Published on: 06 June 2023 at 12:04 IST
Edtech giant Byju’s has announced that it has taken decisive action by filing a complaint in the New York Supreme Court.
The purpose of this legal action is to challenge the acceleration of the $1.2 billion Term Loan B (TLB) and to disqualify Redwood.
Byju’s claims that Redwood, in violation of TLB terms, acquired a significant portion of the loan while primarily engaging in distressed debt trading. Byju’s has been compelled to take these measures due to a series of predatory tactics employed by the lenders, led by Redwood.
Byju’s stated that on March 3, 2023, the TLB lenders wrongfully accelerated the TLB, alleging certain non-monetary and technical defaults. The company expressed that following this unjust acceleration, the TLB lenders undertook unwarranted enforcement actions, such as seizing control of Byju’s Alpha and appointing their own management. Additionally, the TLB lenders, through their agent GLAS Trust Company, initiated litigation in Delaware to validate these actions.”

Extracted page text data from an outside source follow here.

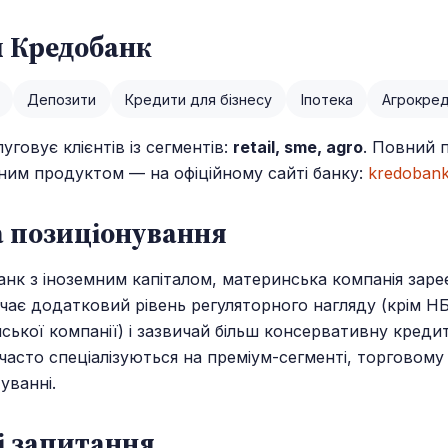
 Кредобанк
Депозити
Кредити для бізнесу
Іпотека
Агрокре
говує клієнтів із сегментів:
retail, sme, agro
. Повний п
ним продуктом — на офіційному сайті банку:
kredobank
та позиціонування
нк з іноземним капіталом, материнська компанія заре
ачає додатковий рівень регуляторного нагляду (крім Н
ської компанії) і зазвичай більш консервативну кредит
 часто спеціалізуються на преміум-сегменті, торговому
уванні.
 запитання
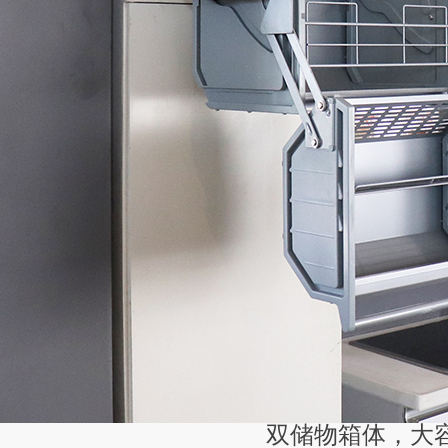
双储物箱体，大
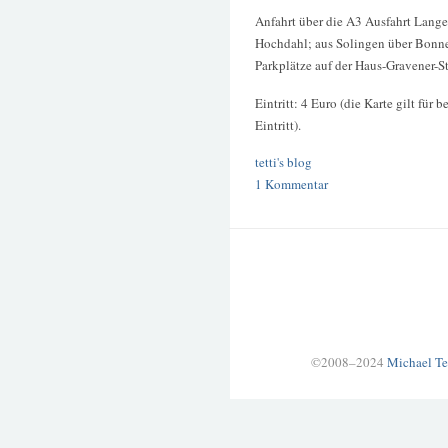
Anfahrt über die A3 Ausfahrt Lange
Hochdahl; aus Solingen über Bonner
Parkplätze auf der Haus-Gravener-S
Eintritt: 4 Euro (die Karte gilt für
Eintritt).
tetti's blog
1 Kommentar
©2008–2024
Michael Te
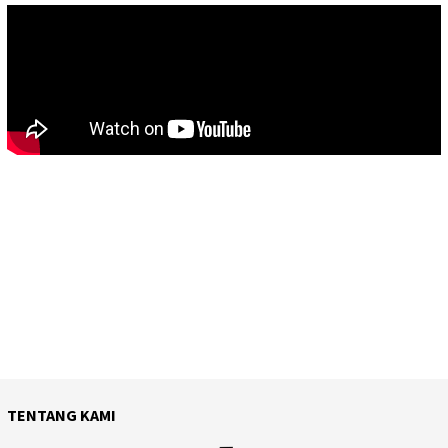
TENTANG KAMI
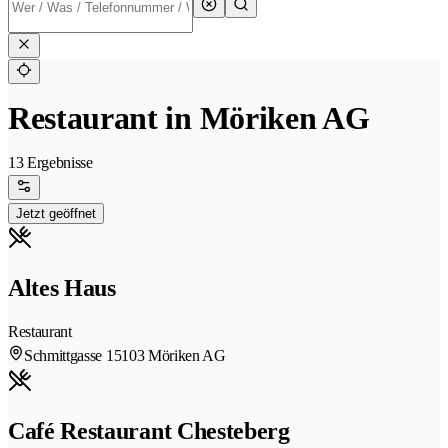
Restaurant in Möriken AG
13 Ergebnisse
Jetzt geöffnet
Altes Haus
Restaurant
Schmittgasse 1
5103 Möriken AG
Café Restaurant Chesteberg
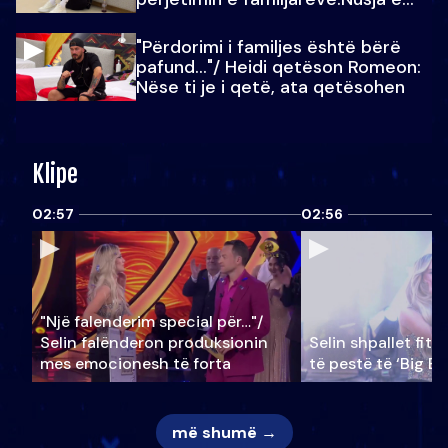
Julit…
"Përdorimi i familjes është bërë
pafund…"/ Heidi qetëson Romeon:
Nëse ti je i qetë, ata qetësohen
Klipe
02:57
02:56
"Një falenderim special për…"/
Selin falënderon produksionin
Selin shpallet fitu
mes emocionesh të forta
të pestë të ‘Big Br
më shumë →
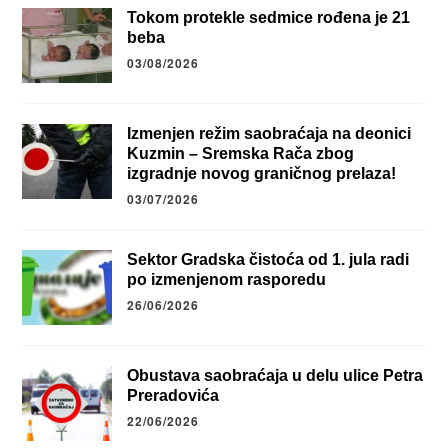
Tokom protekle sedmice rođena je 21
beba
03/08/2026
Izmenjen režim saobraćaja na deonici
Kuzmin – Sremska Rača zbog
izgradnje novog graničnog prelaza!
03/07/2026
Sektor Gradska čistoća od 1. jula radi
po izmenjenom rasporedu
26/06/2026
Obustava saobraćaja u delu ulice Petra
Preradovića
22/06/2026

During the Delaware proceedings, Byju’s revealed that the TLB lenders made an unsuccessful attempt to deprive the company of its contractual right to “disqualify” lenders primarily involved in opportunistic trades. Byju’s stated that the Delaware court rejected this attempt, ruling that the TLB lenders failed to demonstrate irreparable harm or a balance of harms necessary to support a provision restraining Byju’s contractual right.
However, Byju’s claimed that the TLB lenders continued to behave in a high-handed manner. They issued a notice demanding immediate payment of the entire TLB amount, despite being aware that the acceleration was being challenged in court. Furthermore, the TLB lenders’ agent refused to disclose the identities of the TLB lenders to Byju’s, a right that Byju’s is entitled to under the TLB. Additionally, the TLB lenders consistently undertook actions to tarnish Byju’s reputation.
At the same time, the company said that the Redwood – a lender known to primarily trade in distressed debt – consistently increased its exposure by acquiring a sizeable stake in the TLB with the intent of making windfall gains.
“In the wake of all these actions, Byju’s was left with no option but to commence proceedings in New York – the contractually agreed forum – challenging the acceleration,” said the company. Along with this, Byju’s has also issued a notice to the Redwood entities disqualifying them. Once such disqualification takes effect, Redwood would be restrained from exercising critical rights under the TLB. Byju’s said it had so far demonstrated remarkable restraint by refraining from utilising the disqualification clause, instead striving for months to achieve an amicable resolution with the hawkish trader-lenders.